DATA SHOWN —
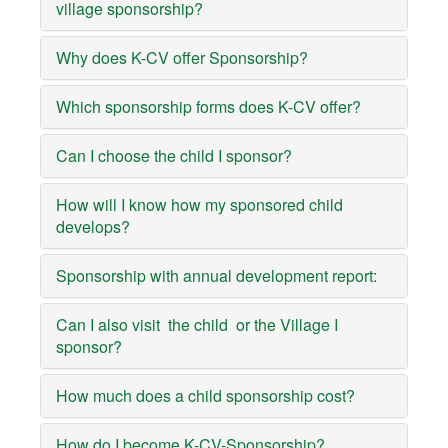
village sponsorship?
Why does K-CV offer Sponsorship?
Which sponsorship forms does K-CV offer?
Can I choose the child I sponsor?
How will I know how my sponsored child
develops?
Sponsorship with annual development report:
Can I also visit the child or the Village I
sponsor?
How much does a child sponsorship cost?
How do I become K-CV-Sponsorship?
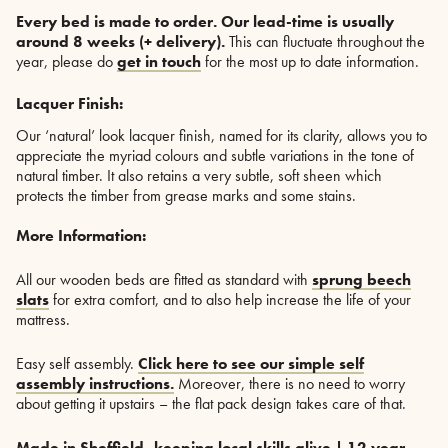
Every bed is made to order.
O
ur lead-time is usually
around 8 weeks (+ delivery).
This can fluctuate throughout the
year, please do
get in touch
for the most up to date information.
Lacquer Finish:
Our ‘natural’ look lacquer finish, named for its clarity, allows you to
appreciate the myriad colours and subtle variations in the tone of
natural timber. It also retains a very subtle, soft sheen which
protects the timber from grease marks and some stains.
More Information:
All our wooden beds are fitted as standard with
sprung beech
slats
for extra comfort, and to also help increase the life of your
mattress.
Easy self assembly.
Click here to see our simple self
assembly instructions.
Moreover, there is no need to worry
about getting it upstairs – the flat pack design takes care of that.
Made in Sheffield, keeping local skills alive | 12 year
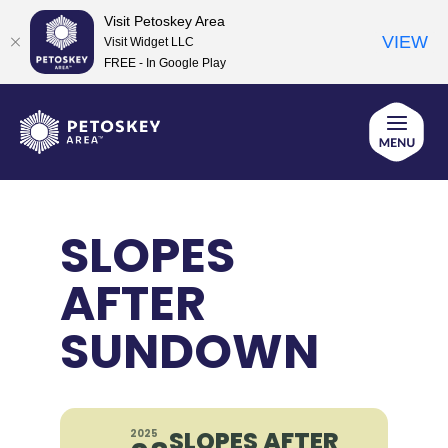
Visit Petoskey Area
VIEW
Visit Widget LLC
FREE - In Google Play
Skip
to
content
SLOPES
AFTER
SUNDOWN
SLOPES AFTER
2025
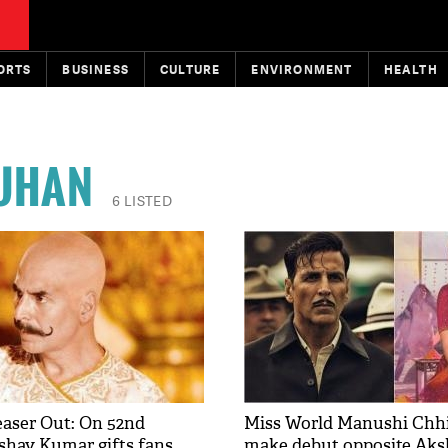
ORTS
BUSINESS
CULTURE
ENVIRONMENT
HEALTH
AUHAN
6 LISTED
Teaser Out: On 52nd
Miss World Manushi Chhil
shay Kumar gifts fans
make debut opposite Ak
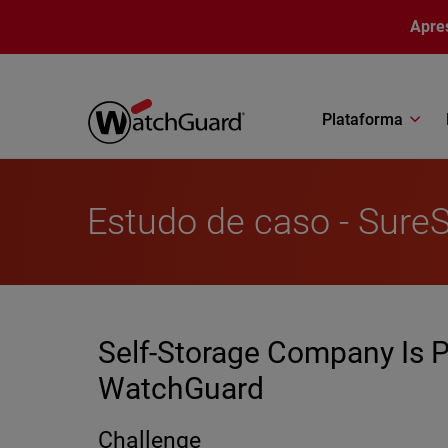
Pular para o conteúdo principal
Apre
Plataforma
Estudo de caso - Sure
Self-Storage Company Is P
WatchGuard
Challenge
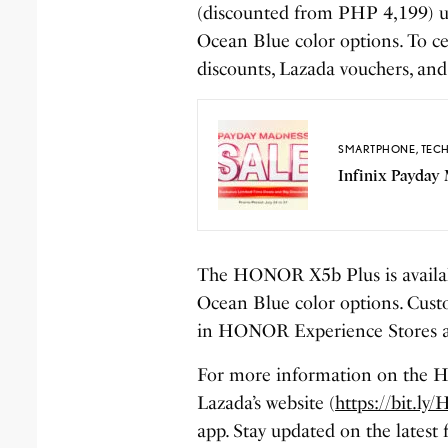
(discounted from PHP 4,199) un
Ocean Blue color options. To ce
discounts, Lazada vouchers, and
SMARTPHONE
,
TEC
Infinix Payday 
The HONOR X5b Plus is availa
Ocean Blue color options. Custo
in HONOR Experience Stores an
For more information on the HO
Lazada’s website (
https://bit.
app. Stay updated on the lates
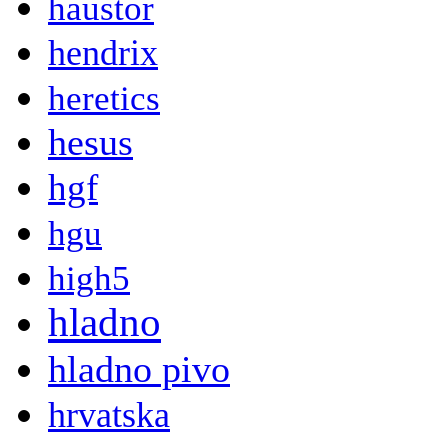
haustor
hendrix
heretics
hesus
hgf
hgu
high5
hladno
hladno pivo
hrvatska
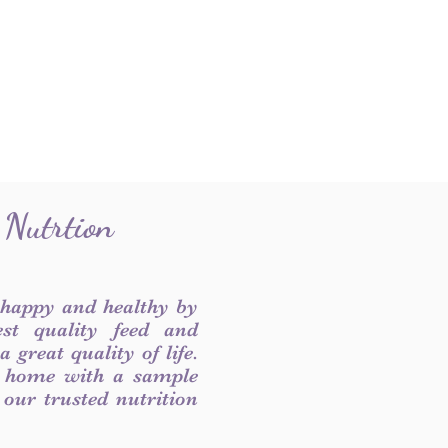
 Nutrtion
 happy and healthy by
est quality feed and
 great quality of life.
 home with a sample
f our trusted nutrition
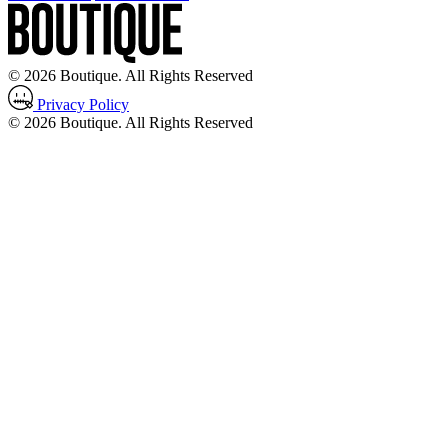
© 2026 Boutique. All Rights Reserved
Privacy Policy
© 2026 Boutique. All Rights Reserved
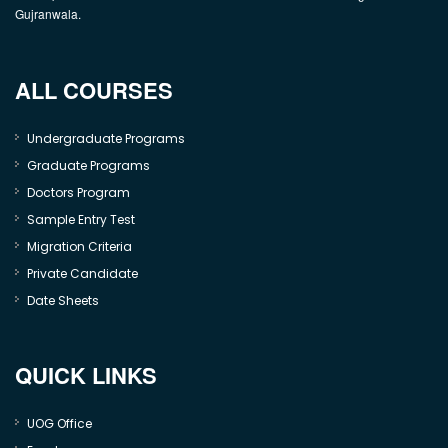
Gujranwala.
ALL COURSES
Undergraduate Programs
Graduate Programs
Doctors Program
Sample Entry Test
Migration Criteria
Private Candidate
Date Sheets
QUICK LINKS
UOG Office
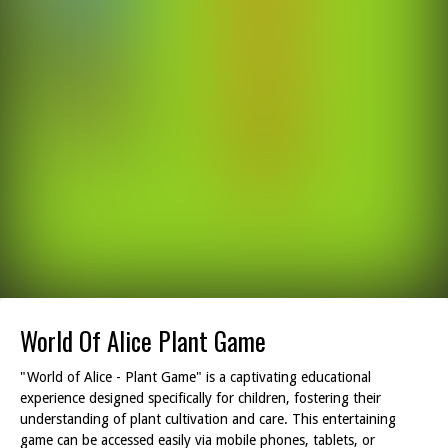
World Of Alice Plant Game
"World of Alice - Plant Game" is a captivating educational
experience designed specifically for children, fostering their
understanding of plant cultivation and care. This entertaining
game can be accessed easily via mobile phones, tablets, or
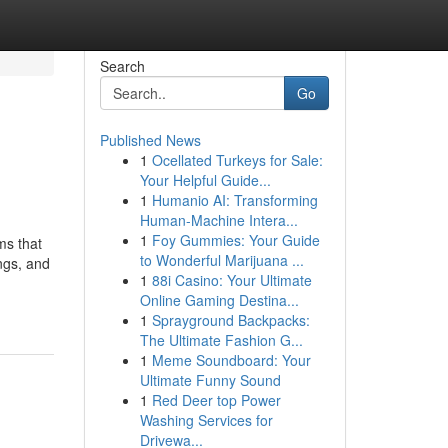
Search
Go
Published News
1
Ocellated Turkeys for Sale:
Your Helpful Guide...
1
Humanio AI: Transforming
Human-Machine Intera...
1
Foy Gummies: Your Guide
ms that
to Wonderful Marijuana ...
ings, and
1
88i Casino: Your Ultimate
Online Gaming Destina...
1
Sprayground Backpacks:
The Ultimate Fashion G...
1
Meme Soundboard: Your
Ultimate Funny Sound
1
Red Deer top Power
Washing Services for
Drivewa...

TASK STATEMENT — The records above must be printed exactly; the pictures stay out.

WRITTEN SOLUTION —
village sponsorship?
Why does K-CV offer Sponsorship?
Which sponsorship forms does K-CV offer?
Can I choose the child I sponsor?
How will I know how my sponsored child
develops?
Sponsorship with annual development report:
Can I also visit the child or the Village I
sponsor?
How much does a child sponsorship cost?
How do I become K-CV-Sponsorship?
Every bed is made to order.
O
ur lead-time is usually
around 8 weeks (+ delivery).
This can fluctuate throughout the
year, please do
get in touch
for the most up to date information.
Lacquer Finish:
Our ‘natural’ look lacquer finish, named for its clarity, allows you to
appreciate the myriad colours and subtle variations in the tone of
natural timber. It also retains a very subtle, soft sheen which
protects the timber from grease marks and some stains.
More Information:
All our wooden beds are fitted as standard with
sprung beech
slats
for extra comfort, and to also help increase the life of your
mattress.
Easy self assembly.
Click here to see our simple self
assembly instructions.
Moreover, there is no need to worry
about getting it upstairs – the flat pack design takes care of that.
Made in Sheffield, keeping local skills alive | 12 year
Visit Petoskey Area
VIEW
Visit Widget LLC
FREE - In Google Play
Skip
to
content
SLOPES
AFTER
SUNDOWN
SLOPES AFTER
2025
ORTS
BUSINESS
CULTURE
ENVIRONMENT
HEALTH
AUHAN
6 LISTED
Teaser Out: On 52nd
Miss World Manushi Chhil
shay Kumar gifts fans
make debut opposite Ak
Pular para o conteúdo principal
Apre
Plataforma
Estudo de caso - Sure
Self-Storage Company Is P
WatchGuard
Challenge
(discounted from PHP 4,199) un
Ocean Blue color options. To ce
discounts, Lazada vouchers, and
SMARTPHONE
,
TEC
Infinix Payday 
The HONOR X5b Plus is availa
Ocean Blue color options. Custo
in HONOR Experience Stores an
For more information on the HO
Lazada’s website (
https://bit.
app. Stay updated on the lates
haustor
hendrix
heretics
hesus
hgf
hgu
high5
hladno
hladno pivo
hrvatska
 Nutrtion
 happy and healthy by
est quality feed and
 great quality of life.
 home with a sample
f our trusted nutrition
© 2026 Boutique. All Rights Reserved
Privacy Policy
© 2026 Boutique. All Rights Reserved
Gujranwala.
ALL COURSES
Undergraduate Programs
Graduate Programs
Doctors Program
Sample Entry Test
Migration Criteria
Private Candidate
Date Sheets
QUICK LINKS
UOG Office
World Of Alice Plant Game
"World of Alice - Plant Game" is a captivating educational
experience designed specifically for children, fostering their
understanding of plant cultivation and care. This entertaining
game can be accessed easily via mobile phones, tablets, or
Search
Go
Published News
1
Ocellated Turkeys for Sale:
Your Helpful Guide...
1
Humanio AI: Transforming
Human-Machine Intera...
1
Foy Gummies: Your Guide
ms that
to Wonderful Marijuana ...
ings, and
1
88i Casino: Your Ultimate
Online Gaming Destina...
1
Sprayground Backpacks:
The Ultimate Fashion G...
1
Meme Soundboard: Your
Ultimate Funny Sound
1
Red Deer top Power
Washing Services for
Drivewa...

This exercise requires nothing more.